Still, Behar's original role on "The View" was limited to filling in on days that Walters was absent. Geddie says he quickly realized that with Behar on board, the show's pace was quicker. Dead-end conversations ended sooner.
"I went to Barbara and said, 'She needs to be here every day. It just lightens things up tremendously,' " Geddie says. And it's a tribute to Behar's value, he says, that while once she was the token comedian, now the show has three: Behar, Goldberg, and Sherri Shepherd.
Perhaps there's another advantage to three comedians on "The View": Everything seems a little lighter these days. Last year's fights between O'Donnell and Hasselbeck, who squared off on politics with six times the vitriol of "Hannity and Colmes," were great fodder for YouTube, but they might not have cheered the show's target demographic. During one especially vehement shoutfest, even Behar stood up and pretended to walk off the set. She sensed, she says now, that the audience was getting uncomfortable, too.
Behar says she doesn't regret the Rosie days: "She came in and gave us a jolt and we needed it. I always thank her for that." But she says the current panelists actually like one another. And from a seat in the studio audience, that seems eminently possible. Hasselbeck and Shepherd argue over Obama on the air, but when the cameras are off, they rubbed arms like teenage girlfriends. And both Behar and Hasselbeck say they're personal friends, despite opposing political views. Before the Obama show, Behar says, Hasselbeck sent her an e-mail: "You'd better rest up for your beau Barack." (She had a point. Behar did, it turned out, frame the photo an ABC photographer took of her beside the candidate.)

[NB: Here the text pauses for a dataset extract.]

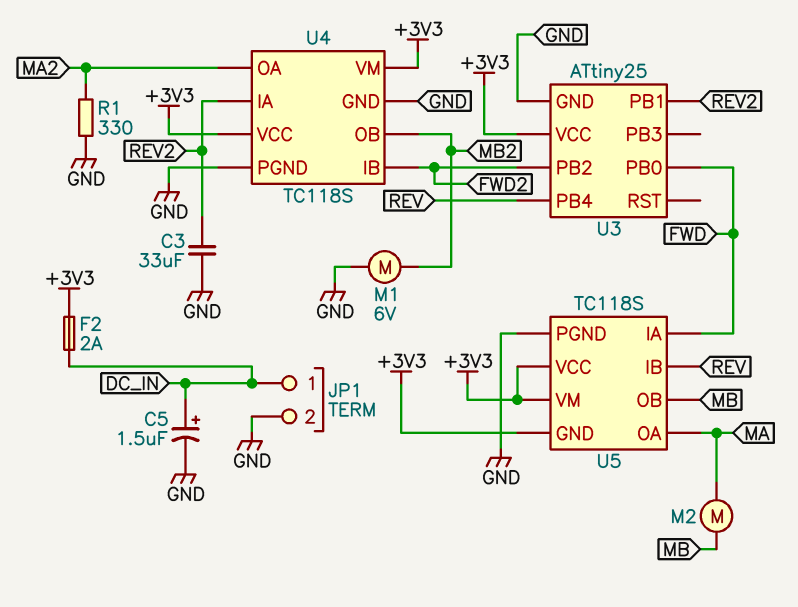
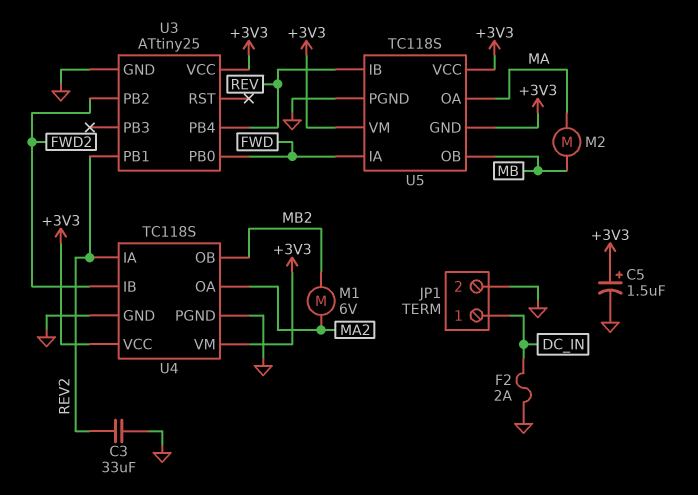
C5: 1.5uF (plus DC_IN, minus GND) -> 1.5uF (plus +3V3, minus GND)
F2: 2A (+3V3, DC_IN) -> 2A (DC_IN, GND)
M1: motor 6V (GND, MB2) -> motor 6V (MA2, MB2)
R1: 330 (GND, MA2) -> none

All of this must serve to make a show like "The View" more hospitable to politicians, at a time when more and more politicians are eager to show up on daytime TV. How better to reach the female masses who aren't glued to cable news? Besides, compared to the daily skepticism that they get from the political press, daytime TV can be a breeze. When Obama appeared on "Ellen," he made waves by getting jiggy to a James Brown tune.
"The View" is still infused with that Barbara Walters spirit: it's fluff, but with an undercurrent of actual journalism. Obama had to submit to a grilling - largely from Hasselbeck and Walters - about Jeremiah Wright. Behar questioned him pointedly about whether he could withstand Republican attacks. Still, the moment ABC promoted the most came when Behar asked Obama if he was related to Brad Pitt. Yes, Obama said: "I guess we're ninth cousins, something, removed - or something. I think he got the better-looking side of the gene pool."
Even Walters, who guards her objectivity with care, had to loosen up for a moment. "We were saying just before you came out - maybe we shouldn't say this," she said. "But we thought you were very sexy looking."